96 Al-'Alaq, 1). Selain hal tersebut, menulis menjadi bagian tidak terpisahkan
dalam proses belajar mengajar. "Yang mengajar dengan qalam/pena. Dia
mengajarkan kepada manusia apa yang tidak diketahuinya. (QS. 96 Al-Alaq 5-6).

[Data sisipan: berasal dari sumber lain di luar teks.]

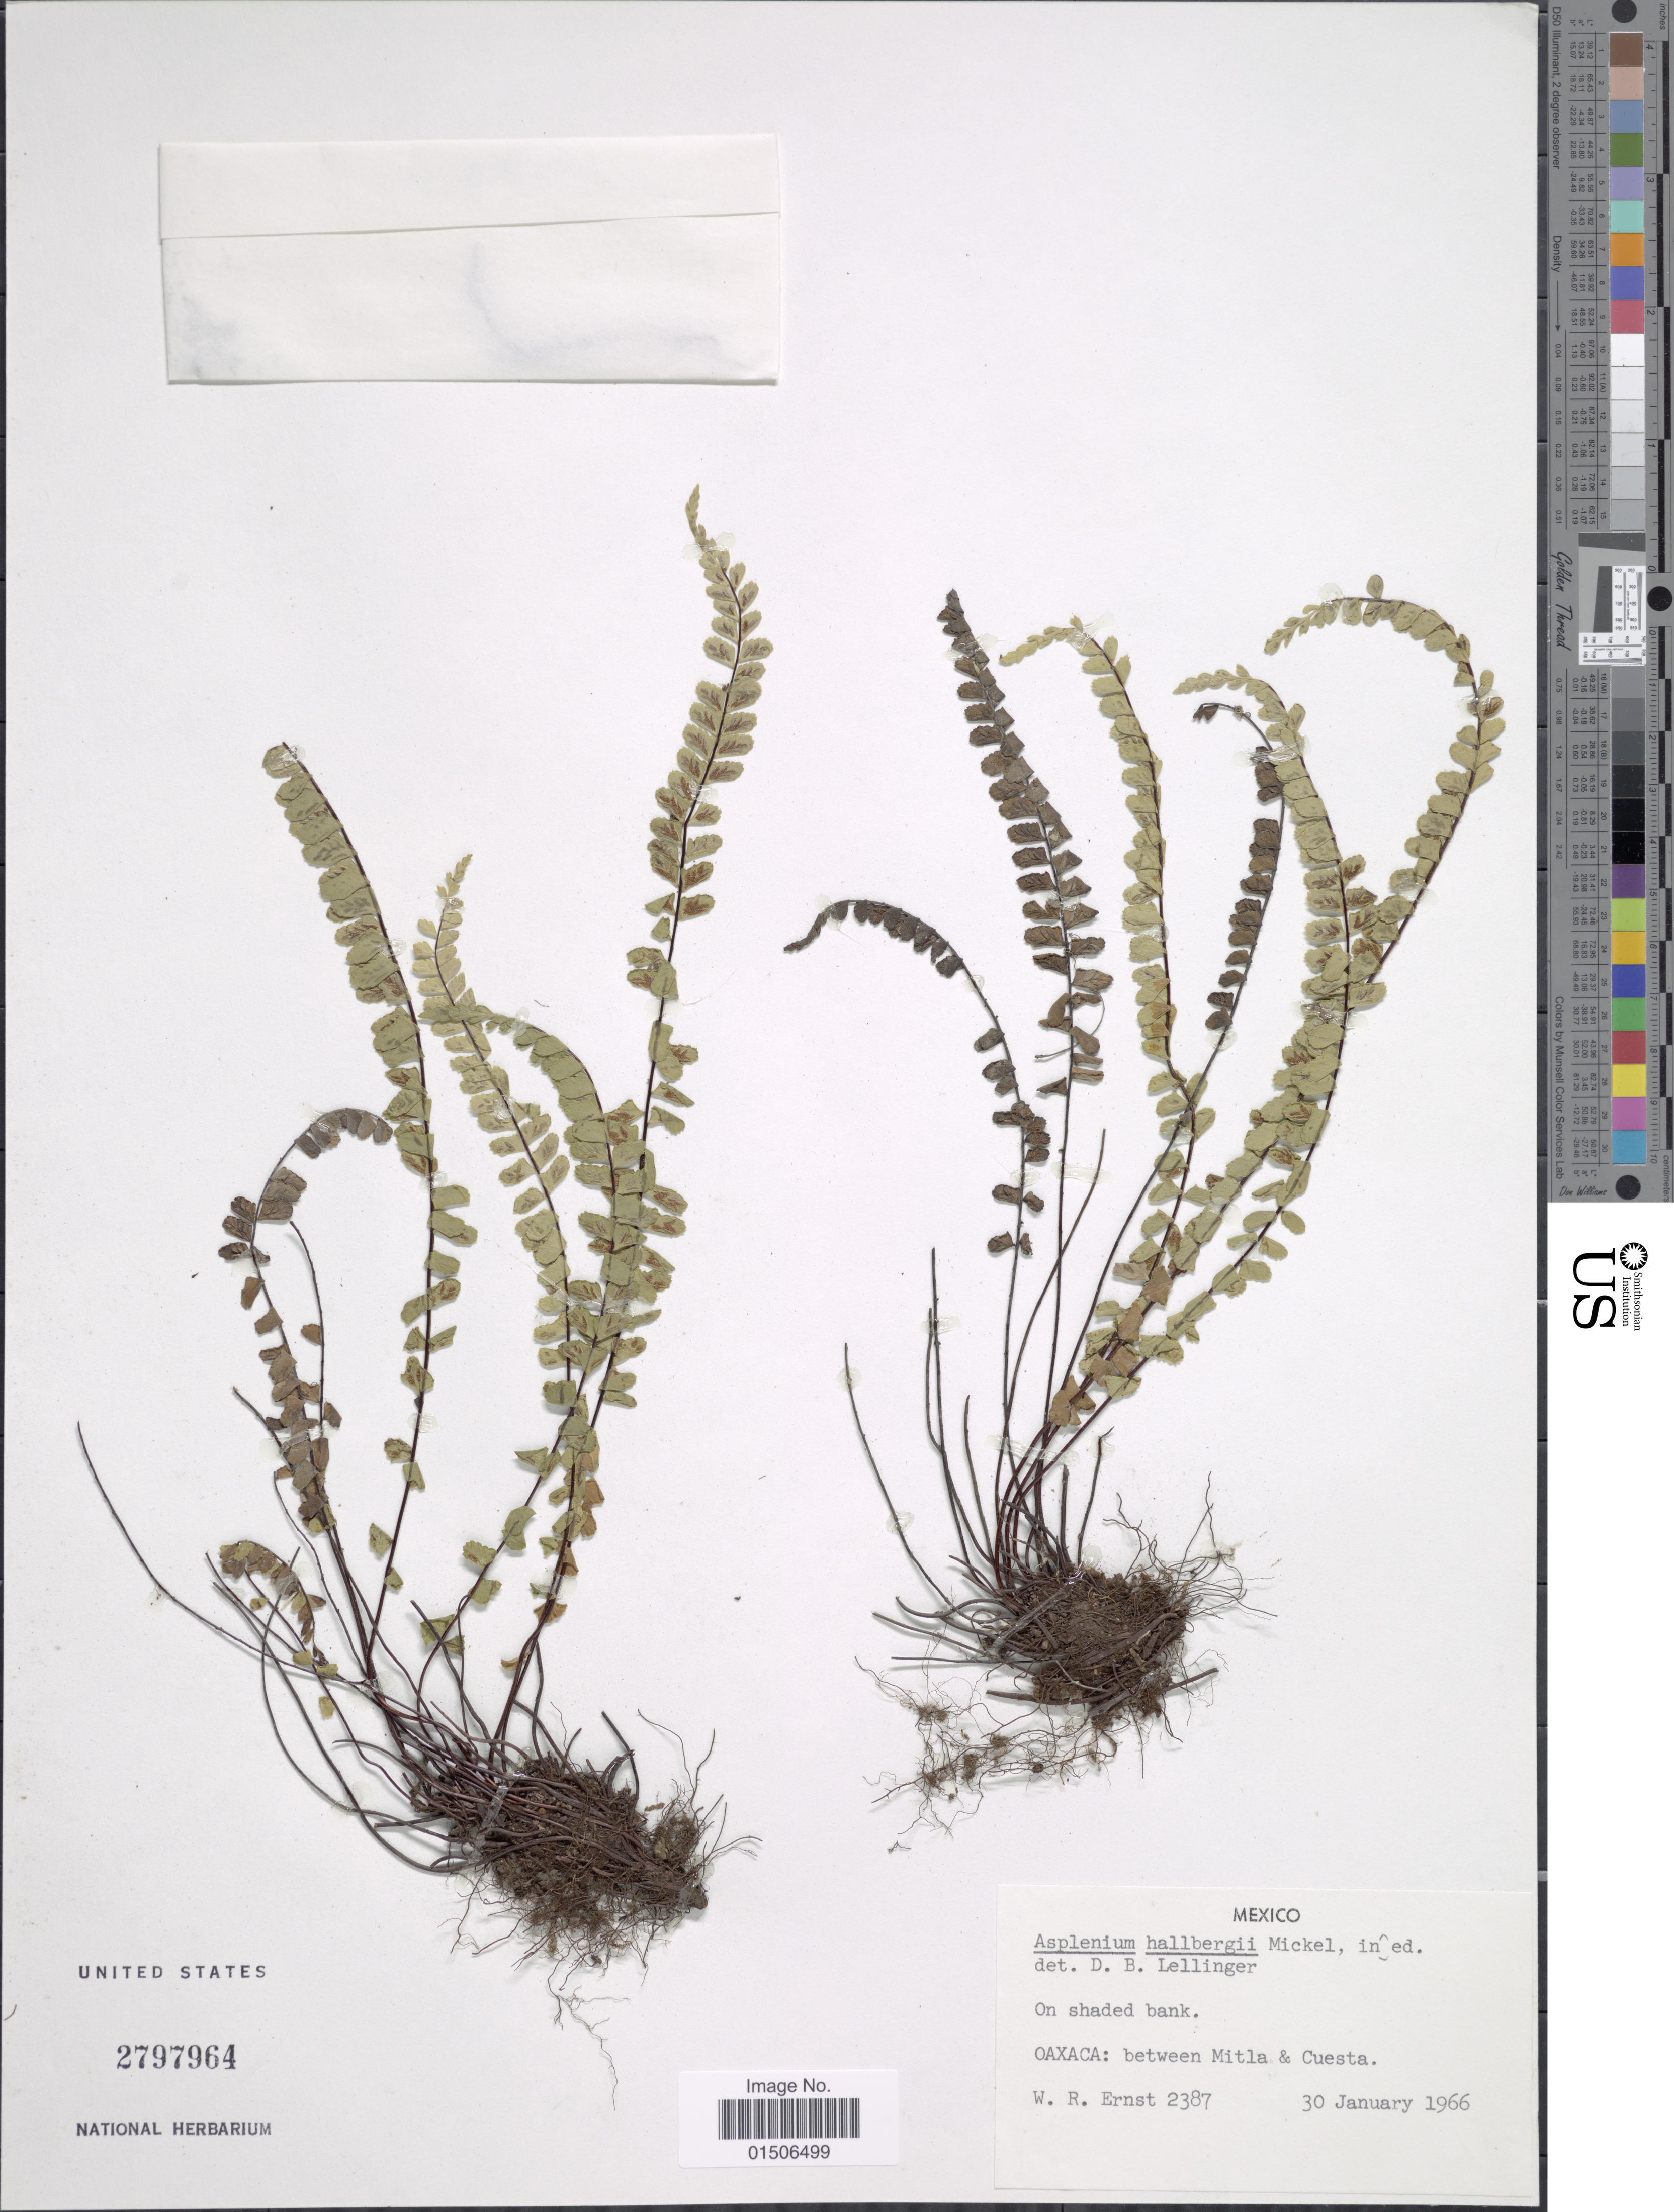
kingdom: Plantae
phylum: Tracheophyta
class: Polypodiopsida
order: Polypodiales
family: Aspleniaceae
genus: Asplenium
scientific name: Asplenium hallbergii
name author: Mickel & Beitel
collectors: W. R. Ernst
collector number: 2387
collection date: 1966-01-30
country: Mexico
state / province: Oaxaca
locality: Between MItla & Cuesta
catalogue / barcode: US 2797964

Nun demi pena dan hasil tulisan manusia dan malaikat. (QS.68 Al-Qalam 1).
Literasi
sebaiknya dibangun atas dasar apa yang dikatakan oleh Paulo Freire sebagai
“conscientisation” yakni proses pembelajaran yang bertujuan melahirkan
kesadaran kritis individual atau kelompok yang bersifat otonom, memanusiakan
dan memerdekakan. Artinya, literasi menyangkut pula sebuah proses internalisasi
metode berfikir yang dapat bermanfaat bagi pembangunan manusia untuk
meningkatkan peradaban sebuah bangsa di tengah dinamika kehidupan global.
Dalam
proses pembelajaran di sekolah, menumbuhkembangkan kegiatan literasi adalah
sebuah keniscayaan. Salah satu elemen penting dalam menggairahkan membaca dan
menulis adalah faktor guru, meski literasi
tidak hanya dimaknai sebagai baca-tulis ansich.
Budaya
membaca bagi kebanyakan peserta didik dan bahkan guru masih tergolong rendah.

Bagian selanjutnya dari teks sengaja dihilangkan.